Bounding box coordinate data

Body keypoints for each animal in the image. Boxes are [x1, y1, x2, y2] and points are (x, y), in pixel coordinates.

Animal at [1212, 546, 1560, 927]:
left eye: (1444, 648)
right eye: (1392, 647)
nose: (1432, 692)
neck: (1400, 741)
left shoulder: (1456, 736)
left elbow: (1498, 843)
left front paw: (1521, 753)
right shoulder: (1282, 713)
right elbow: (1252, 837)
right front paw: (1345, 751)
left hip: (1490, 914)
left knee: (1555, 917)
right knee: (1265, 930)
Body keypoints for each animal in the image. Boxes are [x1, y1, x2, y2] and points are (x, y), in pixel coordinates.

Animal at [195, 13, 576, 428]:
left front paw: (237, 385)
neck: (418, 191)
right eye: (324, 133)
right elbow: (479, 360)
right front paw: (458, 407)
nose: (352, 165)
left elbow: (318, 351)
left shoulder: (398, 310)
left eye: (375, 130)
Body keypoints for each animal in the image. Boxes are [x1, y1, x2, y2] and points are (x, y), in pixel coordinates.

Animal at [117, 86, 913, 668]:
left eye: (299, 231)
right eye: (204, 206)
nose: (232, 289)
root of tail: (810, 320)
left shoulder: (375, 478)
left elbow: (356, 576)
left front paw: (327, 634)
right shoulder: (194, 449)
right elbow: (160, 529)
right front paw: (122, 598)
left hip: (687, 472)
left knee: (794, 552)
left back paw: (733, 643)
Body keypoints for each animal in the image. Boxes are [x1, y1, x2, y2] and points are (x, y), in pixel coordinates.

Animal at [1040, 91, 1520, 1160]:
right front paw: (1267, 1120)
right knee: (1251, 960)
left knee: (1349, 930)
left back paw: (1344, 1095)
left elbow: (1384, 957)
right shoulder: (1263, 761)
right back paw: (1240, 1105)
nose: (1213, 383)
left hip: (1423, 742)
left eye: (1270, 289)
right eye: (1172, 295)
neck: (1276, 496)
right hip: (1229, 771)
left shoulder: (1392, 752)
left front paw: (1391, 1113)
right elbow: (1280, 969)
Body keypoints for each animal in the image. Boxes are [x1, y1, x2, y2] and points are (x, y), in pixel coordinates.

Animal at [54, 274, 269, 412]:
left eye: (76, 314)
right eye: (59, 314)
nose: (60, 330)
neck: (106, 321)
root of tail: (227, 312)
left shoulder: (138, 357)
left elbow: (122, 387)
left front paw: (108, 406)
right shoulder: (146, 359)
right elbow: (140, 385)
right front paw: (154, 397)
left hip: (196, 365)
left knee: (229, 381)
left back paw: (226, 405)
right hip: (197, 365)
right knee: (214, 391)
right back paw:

TRY IT.
Quote every line from the beginning of the entries up to and including the line that contains "left hip: (1490, 914)".

ANSWER SPACE.
Body keypoints for each animal in the image. Boxes are [x1, y1, x2, y2] and points are (x, y), in pixel coordinates.

Animal at [1212, 546, 1560, 927]:
left eye: (1444, 648)
right eye: (1392, 647)
nose: (1432, 692)
neck: (1400, 741)
left shoulder: (1456, 736)
left elbow: (1498, 843)
left front paw: (1521, 753)
right shoulder: (1282, 713)
right elbow: (1252, 837)
right front paw: (1345, 751)
left hip: (1490, 914)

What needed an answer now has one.